• WHAT IS EXPECTED: Retype the data below exactly; skip every image.

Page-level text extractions
=======

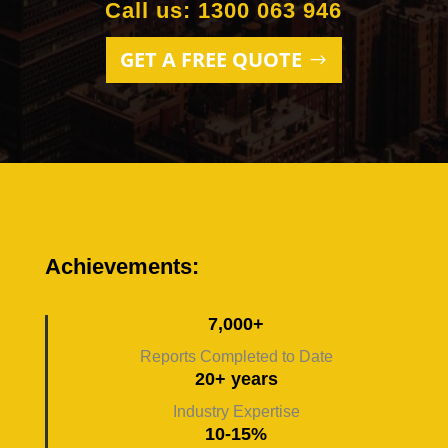
Call us: 1300 063 946
GET A FREE QUOTE
Achievements:
7,000+
Reports Completed to Date
20+ years
Industry Expertise
10-15%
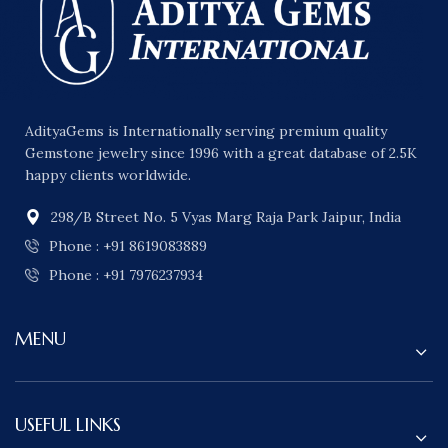
AdityaGems is Internationally serving premium quality
Gemstone jewelry since 1996 with a great database of 2.5K
happy clients worldwide.
298/B Street No. 5 Vyas Marg Raja Park Jaipur, India
Phone : +91 8619083889
Phone : +91 7976237934
MENU
USEFUL LINKS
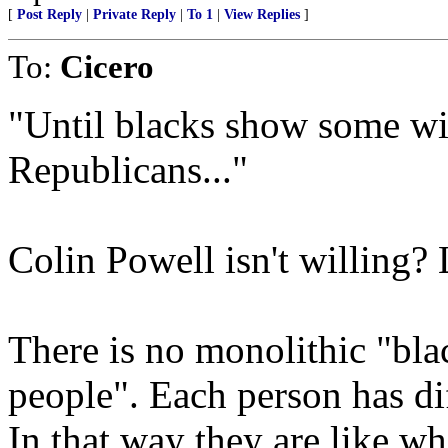
[
Post Reply
|
Private Reply
|
To 1
|
View Replies
]
To:
Cicero
"Until blacks show some wil
Republicans..."
Colin Powell isn't willing?
There is no monolithic "bl
people". Each person has dif
In that way they are like whi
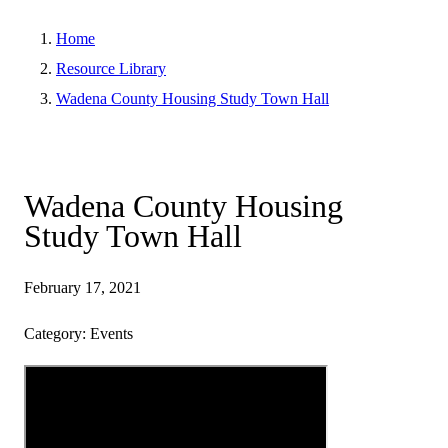
Home
Resource Library
Wadena County Housing Study Town Hall
Wadena County Housing
Study Town Hall
February 17, 2021
Category: Events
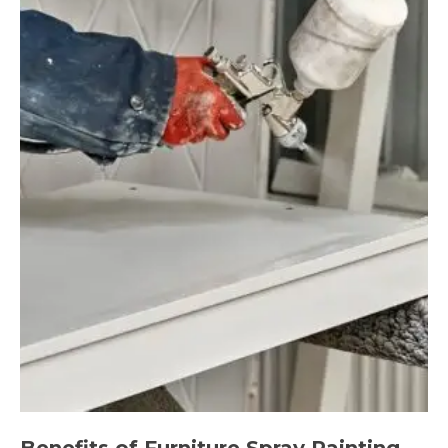
Benefits of Furniture Spray Painting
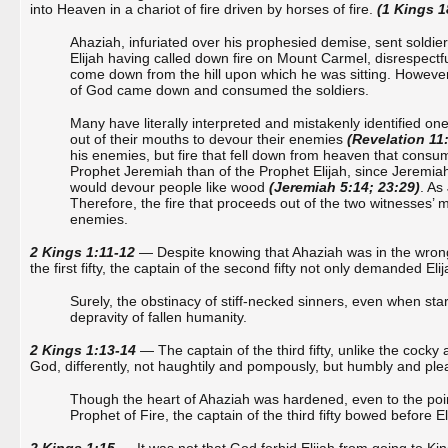
into Heaven in a chariot of fire driven by horses of fire.
(1 Kings 1
Ahaziah, infuriated over his prophesied demise, sent soldiers
Elijah having called down fire on Mount Carmel, disrespect
come down from the hill upon which he was sitting. However,
of God came down and consumed the soldiers.
Many have literally interpreted and mistakenly identified one
out of their mouths to devour their enemies
(Revelation 11
his enemies, but fire that fell down from heaven that consum
Prophet Jeremiah than of the Prophet Elijah, since Jeremiah
would devour people like wood
(Jeremiah 5:14; 23:29)
. As
Therefore, the fire that proceeds out of the two witnesses’ 
enemies.
2 Kings 1:11-12
— Despite knowing that Ahaziah was in the wrong
the first fifty, the captain of the second fifty not only demanded El
Surely, the obstinacy of stiff-necked sinners, even when stari
depravity of fallen humanity.
2 Kings 1:13-14
— The captain of the third fifty, unlike the cocky 
God, differently, not haughtily and pompously, but humbly and plea
Though the heart of Ahaziah was hardened, even to the point
Prophet of Fire, the captain of the third fifty bowed before E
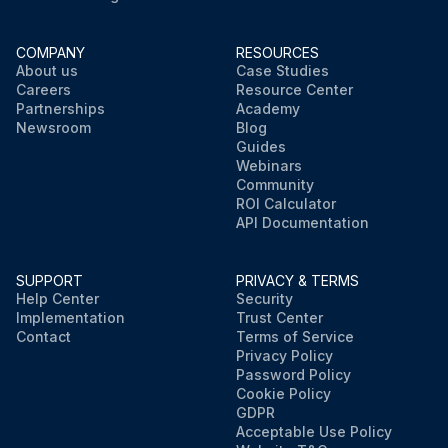
COMPANY
RESOURCES
About us
Case Studies
Careers
Resource Center
Partnerships
Academy
Newsroom
Blog
Guides
Webinars
Community
ROI Calculator
API Documentation
SUPPORT
PRIVACY & TERMS
Help Center
Security
Implementation
Trust Center
Contact
Terms of Service
Privacy Policy
Password Policy
Cookie Policy
GDPR
Acceptable Use Policy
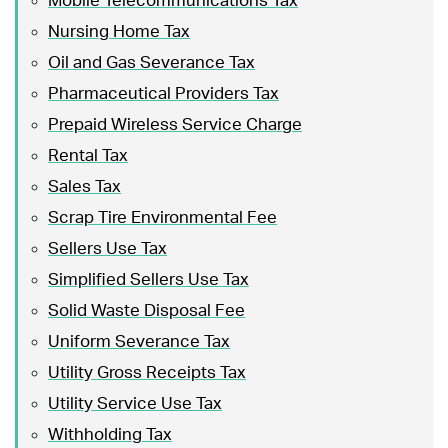
Mobile Telecommunications Tax
Nursing Home Tax
Oil and Gas Severance Tax
Pharmaceutical Providers Tax
Prepaid Wireless Service Charge
Rental Tax
Sales Tax
Scrap Tire Environmental Fee
Sellers Use Tax
Simplified Sellers Use Tax
Solid Waste Disposal Fee
Uniform Severance Tax
Utility Gross Receipts Tax
Utility Service Use Tax
Withholding Tax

=======

• RESULT OF THIS EXERCISE:
Call us: 1300 063 946
GET A FREE QUOTE
Achievements:
7,000+
Reports Completed to Date
20+ years
Industry Expertise
10-15%
AdityaGems is Internationally serving premium quality
Gemstone jewelry since 1996 with a great database of 2.5K
happy clients worldwide.
298/B Street No. 5 Vyas Marg Raja Park Jaipur, India
Phone : +91 8619083889
Phone : +91 7976237934
MENU
USEFUL LINKS
[
Post Reply
|
Private Reply
|
To 1
|
View Replies
]
To:
Cicero
"Until blacks show some wil
Republicans..."
Colin Powell isn't willing?
There is no monolithic "bl
people". Each person has dif
In that way they are like whi
Home
Resource Library
Wadena County Housing Study Town Hall
Wadena County Housing
Study Town Hall
February 17, 2021
Category: Events
Benefits of Furniture Spray Painting
into Heaven in a chariot of fire driven by horses of fire.
(1 Kings 1
Ahaziah, infuriated over his prophesied demise, sent soldiers
Elijah having called down fire on Mount Carmel, disrespect
come down from the hill upon which he was sitting. However,
of God came down and consumed the soldiers.
Many have literally interpreted and mistakenly identified one
out of their mouths to devour their enemies
(Revelation 11
his enemies, but fire that fell down from heaven that consum
Prophet Jeremiah than of the Prophet Elijah, since Jeremiah
would devour people like wood
(Jeremiah 5:14; 23:29)
. As
Therefore, the fire that proceeds out of the two witnesses’ 
enemies.
2 Kings 1:11-12
— Despite knowing that Ahaziah was in the wrong
the first fifty, the captain of the second fifty not only demanded El
Surely, the obstinacy of stiff-necked sinners, even when stari
depravity of fallen humanity.
2 Kings 1:13-14
— The captain of the third fifty, unlike the cocky 
God, differently, not haughtily and pompously, but humbly and plea
Though the heart of Ahaziah was hardened, even to the point
Prophet of Fire, the captain of the third fifty bowed before E
COMPANY
RESOURCES
About us
Case Studies
Careers
Resource Center
Partnerships
Academy
Newsroom
Blog
Guides
Webinars
Community
ROI Calculator
API Documentation
SUPPORT
PRIVACY & TERMS
Help Center
Security
Implementation
Trust Center
Contact
Terms of Service
Privacy Policy
Password Policy
Cookie Policy
GDPR
Acceptable Use Policy
Mobile Telecommunications Tax
Nursing Home Tax
Oil and Gas Severance Tax
Pharmaceutical Providers Tax
Prepaid Wireless Service Charge
Rental Tax
Sales Tax
Scrap Tire Environmental Fee
Sellers Use Tax
Simplified Sellers Use Tax
Solid Waste Disposal Fee
Uniform Severance Tax
Utility Gross Receipts Tax
Utility Service Use Tax
Withholding Tax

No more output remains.